Time for Trap’s critics to live in the real world
By James Lawton
Friday April 03 2009
It is hard not to be amused, in a melancholy sort of way, listening to some of the revisionist theorising on the wisdom of appointing Giovanni Trapattoni.
Too old, too conservative, too unwilling to nurture and cajole the potential world-beaters Stephen Ireland, Andy Reid and Lee Carsley are some of the charges against the man who comes out of the most tricky stage, so far, of his unlikely ambition to carry his, how can we put it, workman-like team into the World Cup finals just two points behind the reigning champions Italy.
It is true, of course, that Italy were reduced to 10 men for most of the 1-1 draw in Bari, but which country in all of world football is better equipped to make a virtue rather than a killing handicap of such a numerical disadvantage? Upon leaving the cradle, Italian boys are confronted by the catechism and the challenge of learning to close down space, and not generally in that order.
Crisis
For nearly 90 minutes, Italy did not face a crisis so much as a call to their true vocation.
In this historically generated light, it was surely no wonder that Trapattoni scarcely concealed his exhilaration after the late Robbie Keane equaliser which kept the fantasy of automatic qualification on the table. Fantasy? How else is it possible to describe his challenge after even the most casual examination of the resources at Ireland's disposal?
Listening to some of his critics discuss all the fine nuances of selection facing Trapattoni, it is hard not to wonder from which planet they have travelled.
Do they really expect a man of Trapattoni's experience and achievements to surrender career-long values to the alter of Stephen Ireland's whim? Would you want to build your team around talent so eccentrically and selfishly housed? Would you want to go to the tightest of corners with nearly half a planeload of self-absorption? Or would you want to compromise your belief in what is valuable in the dynamic of a team for the sake of a player of Reid's largely unproven ability to inflict his gifts at the highest level? Let's face it, the obligation here is to make at least a little contact with reality.
Neither Reid nor Ireland is Wayne Rooney, the player whose less endearing qualities are being tolerated by Trapattoni's Italian compatriot Fabio Capello because of some profoundly impressive talent -- and a competitive spirit which blazed from him as a teenager threatening, before injury, to dominate the European championships of 2004.
So here, clearly, is a balancing of options, a team of enhanced discipline but one denied the often luminous presence of outstanding talent.
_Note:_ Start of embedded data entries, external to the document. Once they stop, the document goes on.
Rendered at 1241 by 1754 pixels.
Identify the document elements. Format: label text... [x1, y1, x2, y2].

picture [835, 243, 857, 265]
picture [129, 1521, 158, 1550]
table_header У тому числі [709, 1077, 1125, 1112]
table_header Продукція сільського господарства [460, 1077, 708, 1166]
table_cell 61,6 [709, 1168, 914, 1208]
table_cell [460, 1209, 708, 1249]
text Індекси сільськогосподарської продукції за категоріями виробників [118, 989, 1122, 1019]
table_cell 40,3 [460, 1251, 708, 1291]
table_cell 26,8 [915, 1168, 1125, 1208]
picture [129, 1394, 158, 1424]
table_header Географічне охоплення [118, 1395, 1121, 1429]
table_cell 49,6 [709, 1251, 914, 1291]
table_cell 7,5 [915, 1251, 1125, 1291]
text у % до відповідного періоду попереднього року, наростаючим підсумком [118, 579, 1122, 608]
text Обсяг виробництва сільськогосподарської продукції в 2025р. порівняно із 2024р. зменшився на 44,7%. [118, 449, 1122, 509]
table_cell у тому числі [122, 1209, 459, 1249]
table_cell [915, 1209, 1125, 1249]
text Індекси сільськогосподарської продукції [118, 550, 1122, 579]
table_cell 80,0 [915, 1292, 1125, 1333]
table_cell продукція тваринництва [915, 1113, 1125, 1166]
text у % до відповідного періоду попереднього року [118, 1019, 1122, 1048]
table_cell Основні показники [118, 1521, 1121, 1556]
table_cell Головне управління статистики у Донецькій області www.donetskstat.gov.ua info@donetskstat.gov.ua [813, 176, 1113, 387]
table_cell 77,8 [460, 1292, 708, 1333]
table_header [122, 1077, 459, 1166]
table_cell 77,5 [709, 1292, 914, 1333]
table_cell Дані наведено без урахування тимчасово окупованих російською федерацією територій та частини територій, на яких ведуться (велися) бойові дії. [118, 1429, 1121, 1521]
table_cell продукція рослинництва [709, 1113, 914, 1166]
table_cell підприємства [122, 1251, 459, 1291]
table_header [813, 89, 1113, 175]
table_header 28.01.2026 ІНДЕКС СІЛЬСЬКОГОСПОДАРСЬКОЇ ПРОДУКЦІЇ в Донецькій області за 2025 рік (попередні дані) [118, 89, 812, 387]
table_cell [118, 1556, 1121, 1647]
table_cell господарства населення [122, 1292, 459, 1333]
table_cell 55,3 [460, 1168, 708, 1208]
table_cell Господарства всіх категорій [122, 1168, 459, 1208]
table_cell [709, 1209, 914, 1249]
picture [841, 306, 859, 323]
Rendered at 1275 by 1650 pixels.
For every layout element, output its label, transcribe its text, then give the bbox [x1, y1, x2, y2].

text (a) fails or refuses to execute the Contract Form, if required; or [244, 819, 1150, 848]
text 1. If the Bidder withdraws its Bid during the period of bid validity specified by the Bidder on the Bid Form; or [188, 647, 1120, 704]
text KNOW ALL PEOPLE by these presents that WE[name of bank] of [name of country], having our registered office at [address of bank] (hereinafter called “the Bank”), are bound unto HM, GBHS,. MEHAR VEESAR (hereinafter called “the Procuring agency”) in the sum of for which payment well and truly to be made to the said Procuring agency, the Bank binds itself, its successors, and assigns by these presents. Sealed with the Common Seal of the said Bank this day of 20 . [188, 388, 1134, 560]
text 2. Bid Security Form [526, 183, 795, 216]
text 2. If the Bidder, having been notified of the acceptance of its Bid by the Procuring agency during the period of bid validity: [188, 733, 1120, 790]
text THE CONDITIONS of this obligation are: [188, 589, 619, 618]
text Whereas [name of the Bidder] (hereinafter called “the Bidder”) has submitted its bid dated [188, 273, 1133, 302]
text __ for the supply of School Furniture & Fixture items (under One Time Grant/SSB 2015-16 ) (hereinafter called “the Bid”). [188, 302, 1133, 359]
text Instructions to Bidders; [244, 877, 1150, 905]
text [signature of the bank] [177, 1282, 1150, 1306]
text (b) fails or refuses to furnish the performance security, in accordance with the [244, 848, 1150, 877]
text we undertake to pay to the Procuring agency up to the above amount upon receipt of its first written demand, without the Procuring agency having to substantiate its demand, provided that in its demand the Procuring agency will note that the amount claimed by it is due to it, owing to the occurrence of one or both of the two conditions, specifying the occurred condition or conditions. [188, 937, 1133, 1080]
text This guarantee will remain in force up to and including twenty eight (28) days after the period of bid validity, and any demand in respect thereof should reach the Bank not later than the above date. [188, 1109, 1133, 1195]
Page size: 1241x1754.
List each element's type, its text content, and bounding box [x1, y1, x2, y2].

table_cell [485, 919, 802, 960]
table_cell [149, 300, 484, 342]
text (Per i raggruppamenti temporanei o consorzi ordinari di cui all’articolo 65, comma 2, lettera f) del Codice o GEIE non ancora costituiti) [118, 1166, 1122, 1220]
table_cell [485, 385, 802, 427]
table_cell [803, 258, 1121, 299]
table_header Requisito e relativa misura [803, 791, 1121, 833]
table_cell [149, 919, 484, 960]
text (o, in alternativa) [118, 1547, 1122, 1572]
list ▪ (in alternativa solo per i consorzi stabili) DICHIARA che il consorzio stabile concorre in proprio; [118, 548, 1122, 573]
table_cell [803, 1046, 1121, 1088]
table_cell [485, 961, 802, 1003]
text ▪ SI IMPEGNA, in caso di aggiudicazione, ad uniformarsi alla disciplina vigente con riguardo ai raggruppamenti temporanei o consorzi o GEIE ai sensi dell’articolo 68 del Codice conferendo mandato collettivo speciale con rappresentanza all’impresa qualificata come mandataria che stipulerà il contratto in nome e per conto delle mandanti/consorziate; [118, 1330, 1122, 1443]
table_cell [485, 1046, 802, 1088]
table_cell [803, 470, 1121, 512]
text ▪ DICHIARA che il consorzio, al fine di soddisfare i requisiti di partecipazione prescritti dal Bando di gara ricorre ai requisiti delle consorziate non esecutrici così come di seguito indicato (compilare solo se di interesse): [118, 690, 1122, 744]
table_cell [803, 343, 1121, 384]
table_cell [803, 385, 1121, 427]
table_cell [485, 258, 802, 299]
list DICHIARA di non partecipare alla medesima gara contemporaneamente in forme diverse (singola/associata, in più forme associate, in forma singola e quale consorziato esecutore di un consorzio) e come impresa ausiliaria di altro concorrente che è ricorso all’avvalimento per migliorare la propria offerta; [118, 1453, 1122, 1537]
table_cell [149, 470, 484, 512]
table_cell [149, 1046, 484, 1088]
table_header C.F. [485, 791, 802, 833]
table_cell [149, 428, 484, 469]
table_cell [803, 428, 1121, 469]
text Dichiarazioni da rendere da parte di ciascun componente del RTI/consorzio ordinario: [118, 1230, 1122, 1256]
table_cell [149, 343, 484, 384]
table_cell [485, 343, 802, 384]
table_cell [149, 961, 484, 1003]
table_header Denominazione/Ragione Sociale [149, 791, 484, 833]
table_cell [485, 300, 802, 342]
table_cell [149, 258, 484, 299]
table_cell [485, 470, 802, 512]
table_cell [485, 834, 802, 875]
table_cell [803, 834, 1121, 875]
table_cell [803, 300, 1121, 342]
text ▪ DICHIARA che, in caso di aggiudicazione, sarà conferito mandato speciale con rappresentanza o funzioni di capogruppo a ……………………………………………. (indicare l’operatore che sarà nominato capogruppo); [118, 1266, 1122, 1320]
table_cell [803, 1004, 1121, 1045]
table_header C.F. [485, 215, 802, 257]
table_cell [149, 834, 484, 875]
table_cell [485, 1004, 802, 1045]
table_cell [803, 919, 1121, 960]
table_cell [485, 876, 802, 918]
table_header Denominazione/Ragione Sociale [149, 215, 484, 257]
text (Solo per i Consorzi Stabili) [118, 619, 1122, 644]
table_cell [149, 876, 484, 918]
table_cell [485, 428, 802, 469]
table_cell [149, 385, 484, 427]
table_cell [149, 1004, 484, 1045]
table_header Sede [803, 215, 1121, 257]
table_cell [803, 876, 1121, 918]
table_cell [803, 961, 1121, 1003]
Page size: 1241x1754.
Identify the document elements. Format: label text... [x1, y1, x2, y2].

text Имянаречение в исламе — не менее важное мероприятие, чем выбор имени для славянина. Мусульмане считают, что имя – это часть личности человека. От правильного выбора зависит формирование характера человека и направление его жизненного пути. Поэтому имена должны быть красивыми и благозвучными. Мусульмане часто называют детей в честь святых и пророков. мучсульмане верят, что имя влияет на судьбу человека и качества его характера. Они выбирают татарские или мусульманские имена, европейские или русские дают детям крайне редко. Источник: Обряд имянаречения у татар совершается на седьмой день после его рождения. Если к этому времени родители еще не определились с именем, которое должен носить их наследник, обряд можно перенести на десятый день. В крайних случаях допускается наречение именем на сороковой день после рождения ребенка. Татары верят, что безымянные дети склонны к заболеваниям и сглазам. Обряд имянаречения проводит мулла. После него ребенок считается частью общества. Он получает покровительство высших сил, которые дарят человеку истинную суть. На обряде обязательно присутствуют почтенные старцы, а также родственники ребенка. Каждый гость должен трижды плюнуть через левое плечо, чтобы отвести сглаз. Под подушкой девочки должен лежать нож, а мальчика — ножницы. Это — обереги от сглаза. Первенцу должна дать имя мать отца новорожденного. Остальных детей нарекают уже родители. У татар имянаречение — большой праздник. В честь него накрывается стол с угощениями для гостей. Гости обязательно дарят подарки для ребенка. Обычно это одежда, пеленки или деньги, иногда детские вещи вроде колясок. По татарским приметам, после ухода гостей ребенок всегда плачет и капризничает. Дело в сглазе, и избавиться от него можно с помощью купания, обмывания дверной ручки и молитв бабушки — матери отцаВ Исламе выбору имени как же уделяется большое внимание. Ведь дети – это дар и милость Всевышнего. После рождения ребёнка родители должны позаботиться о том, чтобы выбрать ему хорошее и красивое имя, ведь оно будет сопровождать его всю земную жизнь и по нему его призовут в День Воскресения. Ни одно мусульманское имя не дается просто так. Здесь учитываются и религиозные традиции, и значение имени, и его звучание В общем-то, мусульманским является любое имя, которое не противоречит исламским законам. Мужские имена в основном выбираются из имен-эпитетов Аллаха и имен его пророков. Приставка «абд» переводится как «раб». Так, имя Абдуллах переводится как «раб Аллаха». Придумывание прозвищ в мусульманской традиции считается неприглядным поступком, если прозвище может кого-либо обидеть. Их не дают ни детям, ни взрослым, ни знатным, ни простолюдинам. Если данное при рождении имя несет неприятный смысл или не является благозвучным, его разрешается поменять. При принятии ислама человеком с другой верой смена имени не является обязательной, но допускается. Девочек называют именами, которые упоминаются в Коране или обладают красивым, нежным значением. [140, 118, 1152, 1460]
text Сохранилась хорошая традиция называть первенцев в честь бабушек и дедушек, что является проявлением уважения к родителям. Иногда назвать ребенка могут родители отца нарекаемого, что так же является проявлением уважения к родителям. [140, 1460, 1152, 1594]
For Trapattoni, there is no such dilemma.
He doesn't have much after he discounts the talent of Ireland and Reid, but he has something that is now too rich to squander -- a real sense of achievement every time you look at the qualification table.
There was more bleak, if unconscious, humour in the assertion of former national coach Brian Kerr yesterday that Trapattoni's campaign has been marked by good luck.
Let's hope such thinking doesn't permeate too much of a debate already festooned with outrageous examples of woolly thinking. If Old Trap is branded a lucky coach of Ireland, how do we re-visit the achievements of Jack Charlton?
The big man was also resolute in his thinking about how a team should be run but his approach was not exactly undermined by the quality of players at his disposal; any coach who could put the sublime quality of, say, Liam Brady in the take-it-or-leave-it category is operating among riches beyond the dreams of the current incumbent.
Cast your mind back through Big Jack's force and you see a range of talent into which only the supreme examples of Irish talent from earlier generations could have made guaranteed impact.
Kerr himself was not exactly untouched by good fortune when he discovered it suited Roy Keane's purpose to pull on the green shirt again. For Trapattoni, a Roy Keane, even operating on one leg, would have been not so much an asset as a treasure.
As it is, his leadership is supplied by another Keane, one whose persistence was valuable in Bari -- where Italy had won all their previous internationals -- but who in terms of competitive savvy has never begun to tread the same ground as his combustible namesake.
But, because he is an old pro, because he has standards hammered out in so many years of high-level campaigning, Trapattoni knows the ultimate obligation of his job. It is to make the best of what he has as he goes along, and certainly there is no inclination to accept the passivity that so often accompanies advancing years.
When the Italians went a man down, he swiftly adjusted his team, yanking off Andy Keogh and replacing him with Caleb Folan. It was not, with all due respect, the swapping of diamonds, but something the old man decided had to be done for a new balance in a new situation and not the least satisfaction of his homecoming, surely, was the fact that the substitute played vigorously and played a part in the Keane goal which could yet come to be weighed in gold.
Interestingly, we saw in Italy a welcome, not for an ageing son of Il Calcio, but a man due great honour for all that he represented. Trapattoni, apparently, was pleased by the evidence that respect for him had not dwindled in his absence. Certainly it must have made an agreeable change from the barbs so frequently fired off in his latest theatre of action.
Old Trap could tell himself, after all, that something is known about football in the native land where he rose so high. There, they know for sure the most fundamental ingredient of a winning football team. It is a shared commitment and a common goal, one that was achieved against more formidable talent as recently as the last World Cup.
It is something Trapattoni's Irish jury might wish to consider, just as soon as they beam themselves back to Planet Earth.